German World War II submarine

German submarine U-1225 was a Type IXC/40 U-boat of Nazi Germany's Kriegsmarine during World War II.

The submarine was laid down on 28 December 1942 at the Deutsche Werft yard at Hamburg and served as a training unit until transferred into active service 31 May 1944. Four days after leaving port for her first patrol, U-1225 was attacked by a RCAF Catalina and both were lost. All 56 sailors and 3 out of 8 aircrew perished.

==Design==
German Type IXC/40 submarines were slightly larger than the original Type IXCs. U-1225 had a displacement of 1144 t when at the surface and 1257 t while submerged. The U-boat had a total length of 76.76 m, a pressure hull length of 58.75 m, a beam of 6.86 m, a height of 9.60 m, and a draught of 4.67 m. The submarine was powered by two MAN M 9 V 40/46 supercharged four-stroke, nine-cylinder diesel engines producing a total of 4400 PS for use while surfaced, two Siemens-Schuckert 2 GU 345/34 double-acting electric motors producing a total of 1000 shp for use while submerged. She had two shafts and two 1.92 m propellers. The boat was capable of operating at depths of up to 230 m.

The submarine had a maximum surface speed of 18.3 kn and a maximum submerged speed of 7.3 kn. When submerged, the boat could operate for 63 nmi at 4 kn; when surfaced, she could travel 13850 nmi at 10 kn. U-1225 was fitted with six 53.3 cm torpedo tubes (four fitted at the bow and two at the stern), 22 torpedoes, one 10.5 cm SK C/32 naval gun, 180 rounds, and a 3.7 cm Flak M42 as well as two twin 2 cm C/30 anti-aircraft guns.

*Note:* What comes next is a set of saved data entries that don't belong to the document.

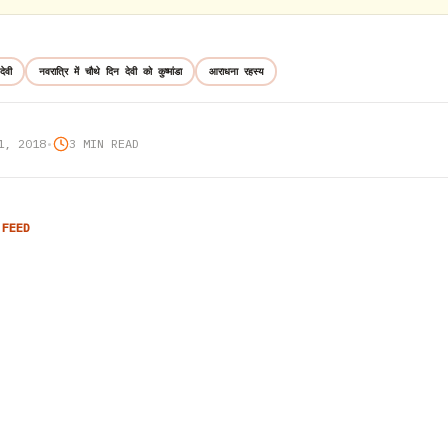
देवी
नवरात्रि में चौथे दिन देवी को कुष्मांडा
आराधना रहस्य
1, 2018
•
3 MIN READ
 FEED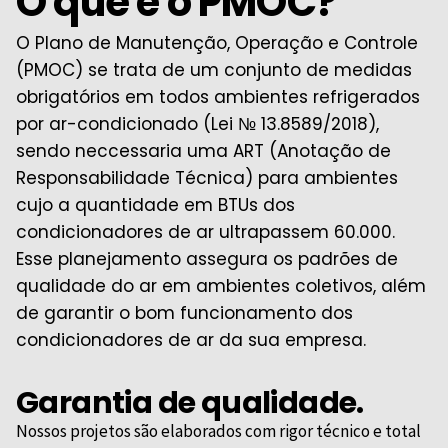
O que é o PMOC?
O Plano de Manutenção, Operação e Controle
(PMOC) se trata de um conjunto de medidas
obrigatórios em todos ambientes refrigerados
por ar-condicionado (Lei № 13.8589/2018),
sendo neccessaria uma ART (Anotação de
Responsabilidade Técnica) para ambientes
cujo a quantidade em BTUs dos
condicionadores de ar ultrapassem 60.000.
Esse planejamento assegura os padrões de
qualidade do ar em ambientes coletivos, além
de garantir o bom funcionamento dos
condicionadores de ar da sua empresa.
Garantia de qualidade.
Nossos projetos são elaborados com rigor técnico e total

The boat had a complement of forty-eight.

==Service history==
The submarine was laid down on 28 December 1942 at the Deutsche Werft yard at Hamburg, launched on 21 July 1943, and commissioned on 10 November 1943 under the command of Oberleutnant zur See Ernst Sauerberg. The U-boat then served with 31st U-boat Flotilla, a training unit, until 31 May 1944. She was then transferred to the 2nd U-boat Flotilla for active service.

U-1225 had a short career in active service. She departed Kristiansand on 20 June 1944. Four days out of port, the new submarine was attacked by Canso aircraft of No. 162 Squadron RCAF. The flying boat was shot down, but not before her depth charges fatally wounded the U-boat. All 56 sailors went down with the sub. Three of the eight aircrew from the Catalina were lost as well. The pilot, David Ernest Hornell, was awarded a posthumous Victoria Cross.